Charles Bukowski (1920-1994) é, sem dúvida, um dos escritores mais polêmicos e provocadores da literatura do século 20. Nascido na Alemanha em 1920 e criado nos Estados Unidos, Bukowski construiu uma carreira literária marcada por um estilo direto, vulgar e visceral, que lhe rendeu tanto críticas ferozes quanto uma base de leitores apaixonados. Seu alter ego literário, Henry Chinaski, aparece em diversos de seus romances e se tornou uma figura emblemática da literatura marginal. Em “Mulheres”, publicado originalmente em 1978, Bukowski entrega um dos relatos mais íntimos e brutais de sua vida afetiva e sexual, por meio da persona de Chinaski. “Mulheres” é, em essência, uma longa confissão das relações do protagonista com diversas parceiras, entrelaçadas com sua rotina boêmia, sua luta com a fama literária tardia e seu olhar cínico sobre o mundo. É um texto que, ao mesmo tempo, fascina e incomoda, e que merece uma análise detalhada sobre seus temas, estilo e personagens. O tratamento que Bukowski dá às mulheres em sua obra é motivo de amplas controvérsias. Críticos o acusam de misógino, ao passo que defensores o enxergam como brutalmente honesto em retratar os instintos e as contradições humanas. Em “Mulheres”, essa dicotomia torna-se mais evidente. Chinaski não idealiza as mulheres. Ele as vê como fontes de prazer, confusão, sofrimento e, ocasionalmente, companhia. Em suas descrições, ele é frequentemente grosseiro, focando no corpo, no sexo e na loucura. No entanto, por mais que o olhar de Chinaski seja sexualizado, ele também revela, ainda que de forma distorcida, uma admiração pelas mulheres que o confrontam e deixam-no vulnerável. É possível ler “Mulheres” de muitas formas: como uma confissão, como uma sátira, um diário ou até um grito de socorro. Por trás das cenas de sexo e das bebedeiras, há um homem tentando entender por que amar é tão difícil e por que a solidão parece invencível.

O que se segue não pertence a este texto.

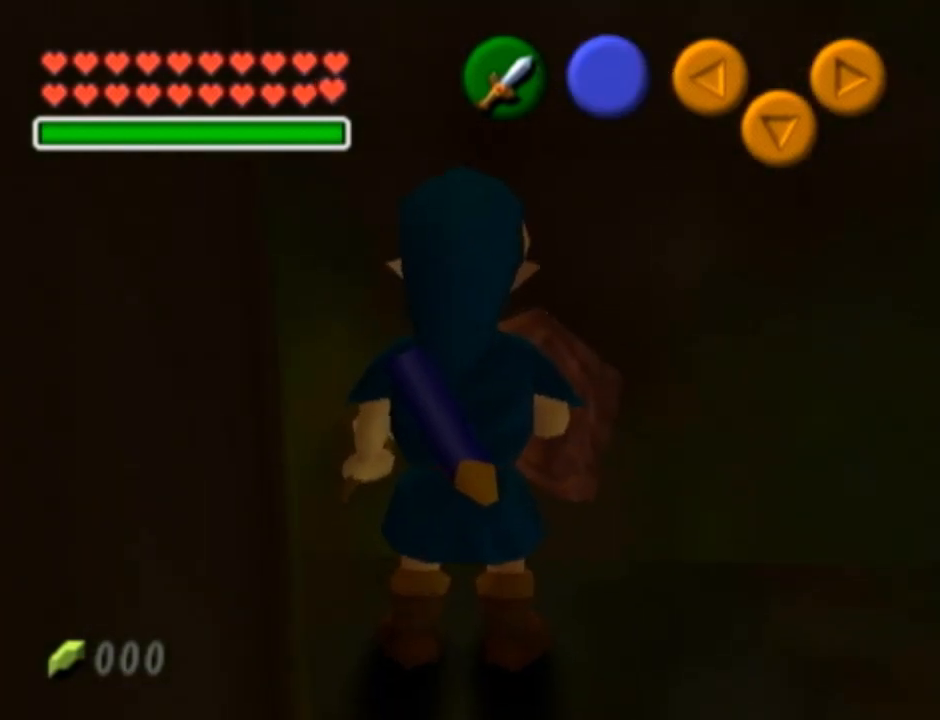
{"buttons": [], "left_stick": "up-right", "right_stick": "center", "events": [[250, "left_stick", "right"], [433, "left_stick", "up-right"]]}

Publicado em 1947, “A Espuma dos Dias” é considerado o romance mais emblemático de Boris Vian. A narrativa mistura elementos de fantasia, poesia e crítica social, criando um universo único que reflete as inquietações do pós-guerra francês. A história gira em torno de Colin, um jovem rico e entusiasta do jazz, que vive em uma Paris surrealista. Ele se apaixona por Chloé, e os dois vivem um romance intenso. Porém, Chloé adoece com uma condição inusitada: um nenúfar cresce em seu pulmão, e a única cura é cercá-la de flores. Enquanto Colin gasta sua fortuna tentando salvá-la, seu amigo Chick se perde em uma obsessão pelo filósofo Jean-Sol Partre, paródia de Jean-Paul Sartre, negligenciando sua namorada Alise. A narrativa acompanha a decadência física e emocional dos personagens, culminando em um desfecho melancólico. Vian emprega uma linguagem inventiva e poética, criando neologismos e situações absurdas que desafiam a lógica. Objetos ganham vida, ambientes se transformam conforme o estado emocional dos personagens, e o tempo e espaço são maleáveis. Esse estilo reflete a influência do surrealismo e do existencialismo na obra. “A Espuma dos Dias” é aclamado por seu lirismo e surrealismo, mas a personagem feminina literalmente adoece por causa de uma flor no pulmão — uma metáfora bonita, porém passiva, que apaga a essência da mulher.